Hilliard students who opt for an online education should consider the McVey Innovative Learning Center, which also provides some of the benefits traditional students enjoy, according to Superintendent John Marschhausen.
"Our students go to digital schools because they want a 100-percent digital experience. We can give that to them now that we have the (learning center)," Marschhausen said. "We can do what (other virtual schools) do and I think we can do it better."
The McVey Innovative Learning Center opened its doors in August and district officials plan to expand its course offerings next school year.
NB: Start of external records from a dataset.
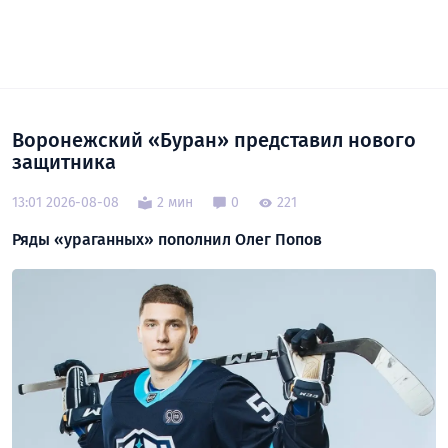
Воронежский «Буран» представил нового
защитника
13:01 2026-08-08
2 мин
0
221
Ряды «ураганных» пополнил Олег Попов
It is open until 7 p.m. four nights a week and also on Sunday afternoons to assist students with any questions or tutorials to augment online sessions, Marschhausen said.
"Our students enrolled in online classes also have the opportunity to participate in band, choir or the marching band, and at the end of the day, they can walk across the stage and receive a Hilliard City Schools diploma," he said.
Brent Wise, director of innovation and extended learning for Hilliard City Schools, said the learning center provides seven online classes this year, but the course offerings will increase greatly next year.
"We will have 60 online courses available next year," Wise said.
He said the classes also would be made available to seventh-grade students next year.
This school year, 302 of the approximately 15,800 students who live in the district enrolled in an online or virtual school, said Amanda Morris, a spokeswoman for Hilliard City Schools.
When a student chooses to enroll in such a school, the per-pupil state funding the child's public district would have received is redirected to the student's school of choice.
In the case of Hilliard, for the current school year, that amount is almost $6,000 for each of the 302 students who live in the Hilliard school district but attend a virtual school, Morris said.
Marschhausen and Wise said an initiative will be started this spring to promote the benefits of the McVey Innovative Learning Center.
"When we look at what the future holds, our goal is to be able to educate every child who lives in our school district," Marschhausen said.